Nelle mani che hai deciso di stringere e nelle mani che non hanno voluto attendere quel caffè, perdendosi la colazione e il risveglio più belli di sempre. 

 

Pensieri sparsi: “Mi guardavi. Lo facevi bene”

Mi guardavi. Lo facevi bene. In riva al mare, mentre le stelle e la torre stavano ad ammirare, silenziose, senza parole perché certe cose non si possono commentare.

Mi guardavi. Lo facevi bene. Davanti alla distesa infinita d’acqua che pareva impazzita sotto il sole e il vento. Eppure non si dava per vinta.

Mi guardavi. Lo facevi bene. Lungo la strada verso casa, tra buio e luce, tra perplessità e buoni propositi. 

Mi guardavi. Lo facevi bene. Me lo ripetevo e sorridevo, vivendo quella felicità in attesa dell’inevitabile tempesta. 

Pensieri sparsi, “Aspettative”

Aspettative disgraziate che prendono e mentono all’occorrenza. Giocano a fare le forti, e poi…

Aspettative nuove, ma che son sempre le stesse, a ogni storia, a ogni boccata d’ossigeno, a ogni bacio.

Aspettative agguerrite che colpiscono dritto al cuore, mettono a nudo le pretese e i desideri, andando oltre l’immaginazione.

Aspettative che pugnalano alle spalle, incedono senza timore e si nascono per meglio colpire.

Aspettative che nuotano nel mare del rancore, per comprendere, troppo tardi, che è tutto inutile, è tutto un bluff.

Aspettative che scrutano l’orizzonte dei sogni, lanciandosi sempre un po’ più in là, quel tanto che basta a far credere che non fosse solo un sogno.

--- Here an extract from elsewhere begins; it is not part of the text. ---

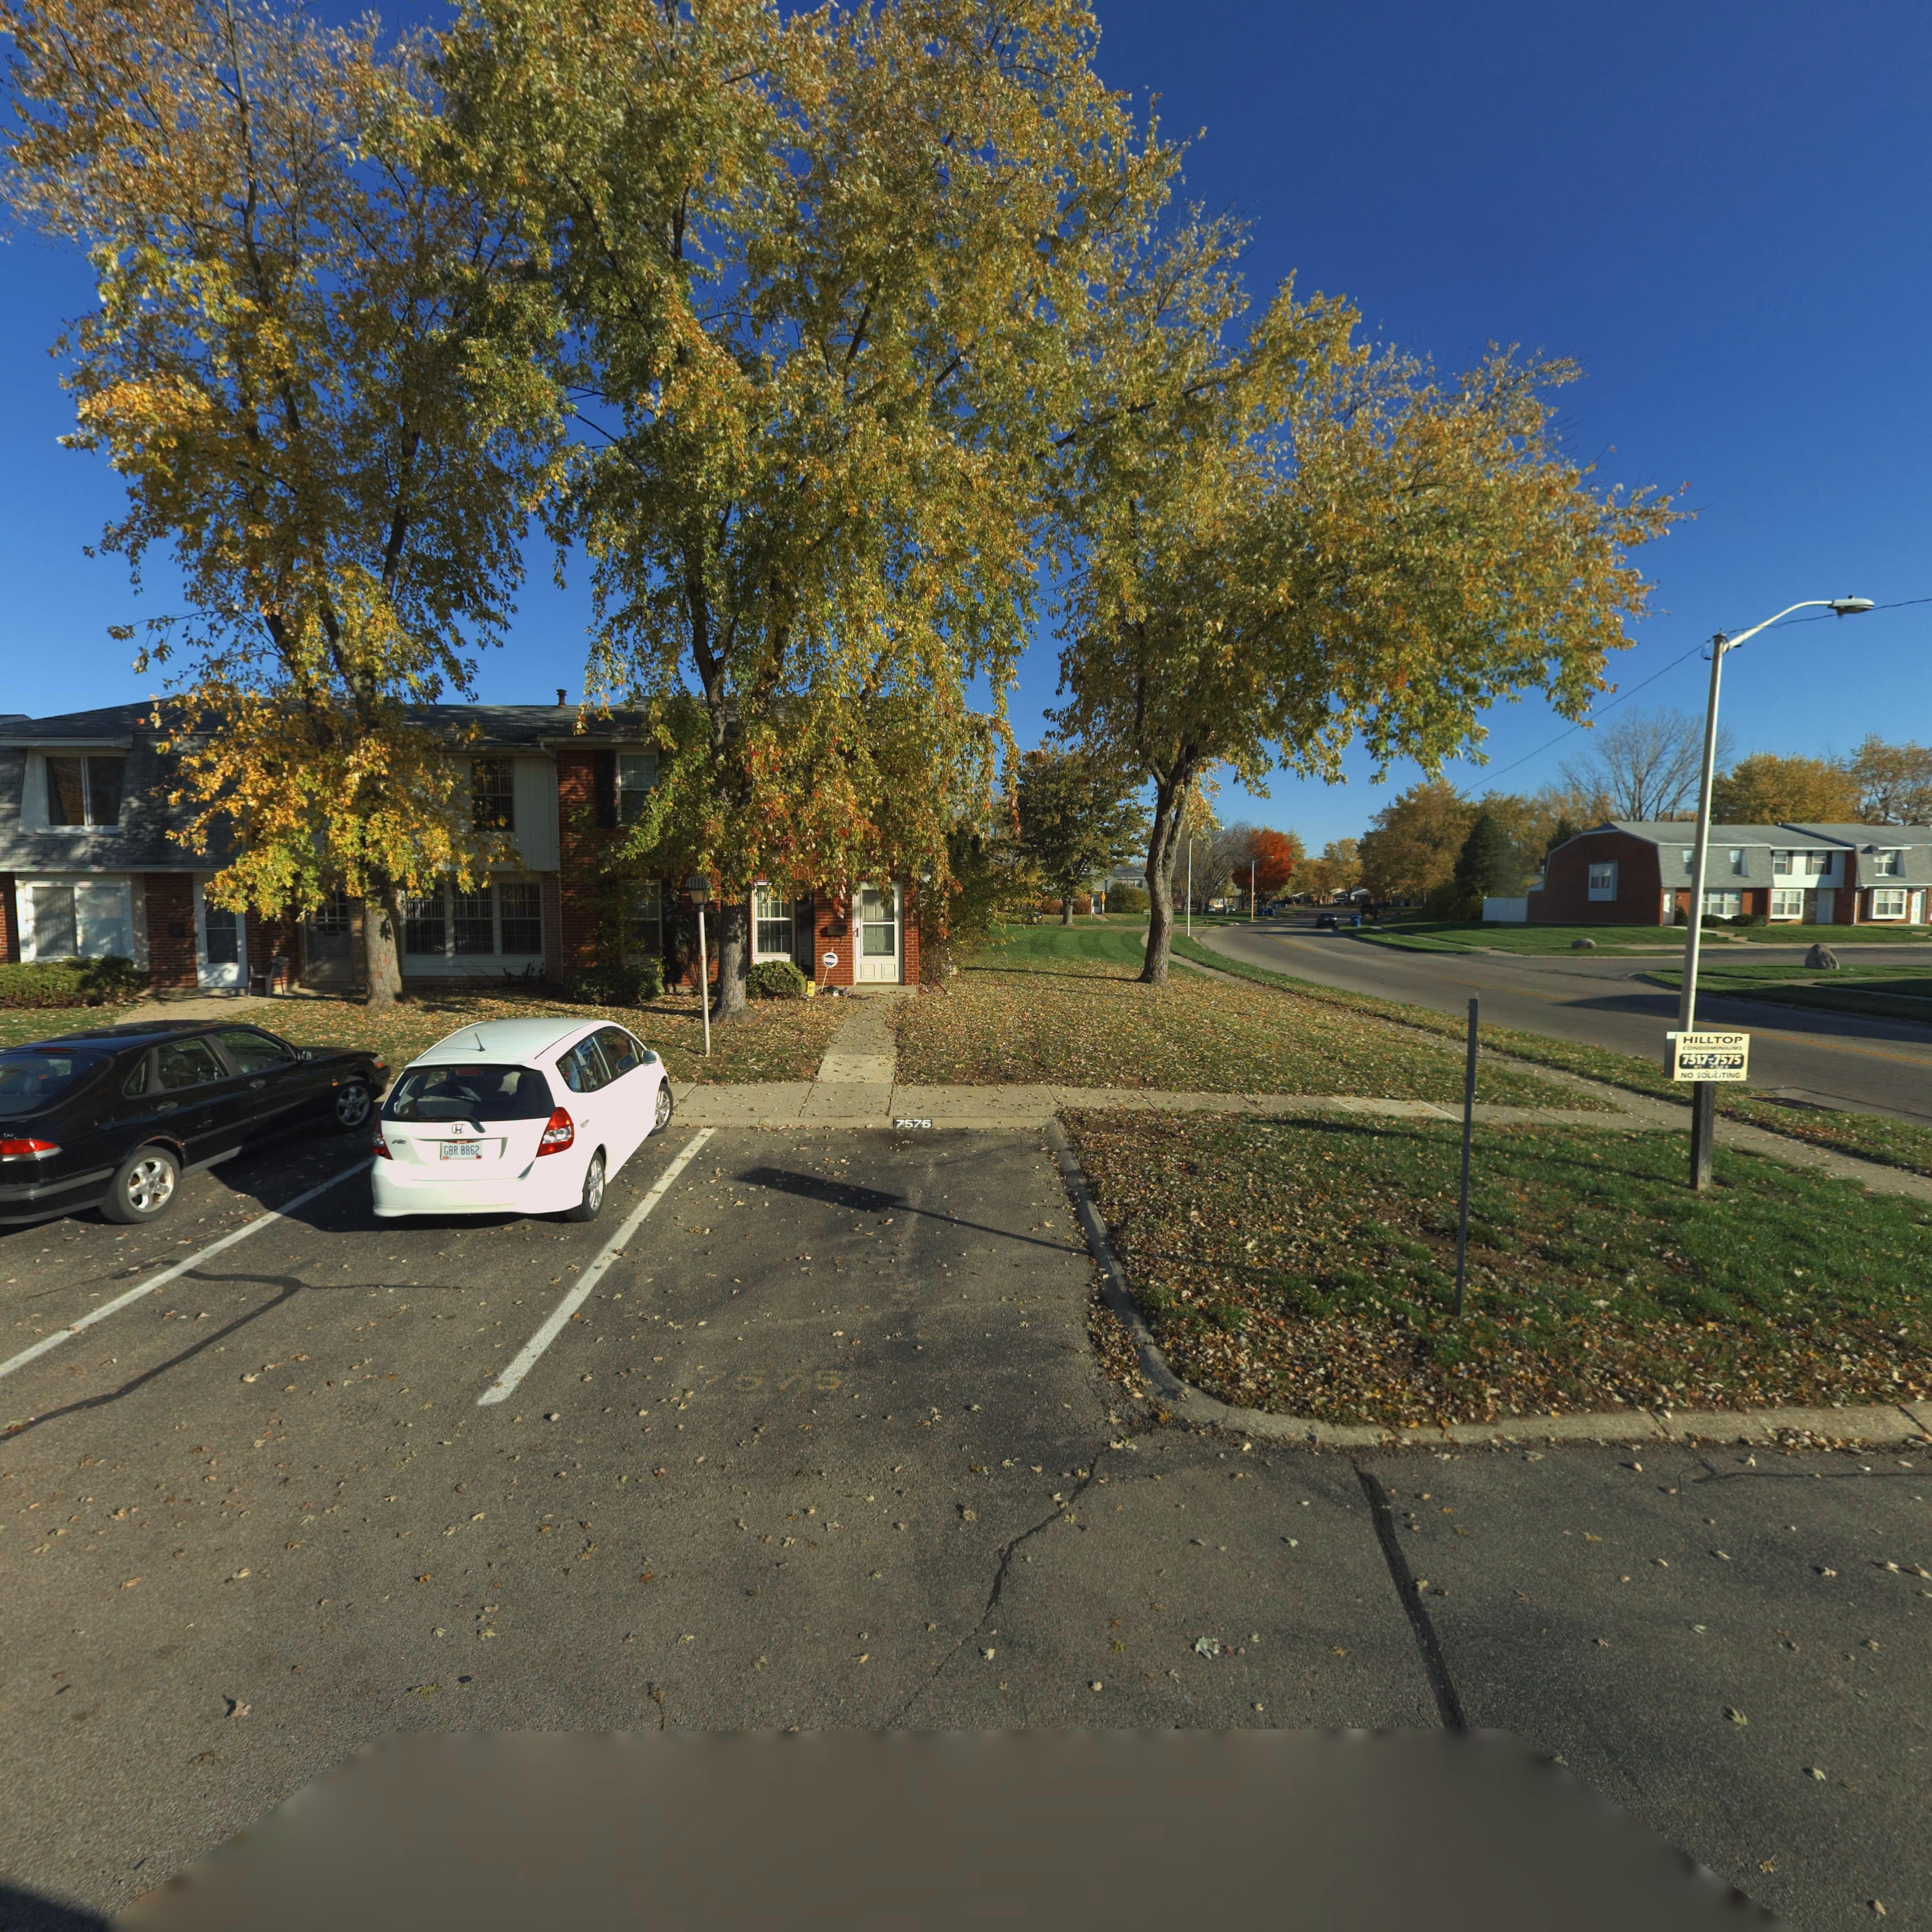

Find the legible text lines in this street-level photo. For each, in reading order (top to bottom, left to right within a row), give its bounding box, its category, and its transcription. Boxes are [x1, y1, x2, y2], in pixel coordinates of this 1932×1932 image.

[222, 908, 227, 927] StreetNumber: 7571
[895, 1119, 932, 1129] StreetNumber: 7575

Aspettative che ti dicono di non aspettarti proprio nulla, che così si vive meglio, forse a metà, ma meglio.

Aspettative che no aspettano più, hanno deciso loro per te, prima con passi incerti, consigli sussurrati, poi con piedi che si muovono con disinvoltura e voce ferma.

Aspettative che vogliono cambiare nome, strada e battito, per rinascere vere, più sincere, con la speranza di portare a casa ciò che inconsapevolmente promettono.

Pensieri sparsi: “Quanti baci…”

Quanti baci si dichiarano ultimi e invece non lo sono? Non riescono proprio a dirsi addio.

Quanti baci si danno la caccia senza venirne mai a capo? Giocano a nascondino nei boschi dei sentimenti e finiscono col perdersi davvero.

Quanti baci si dicono “torneremo” eppure sanno bene che ritorni non ce ne saranno. Si guarderanno da lontano per realizzare che le bocche resteranno distanti, come le mani, in un arrivederci stantio e bugiardo.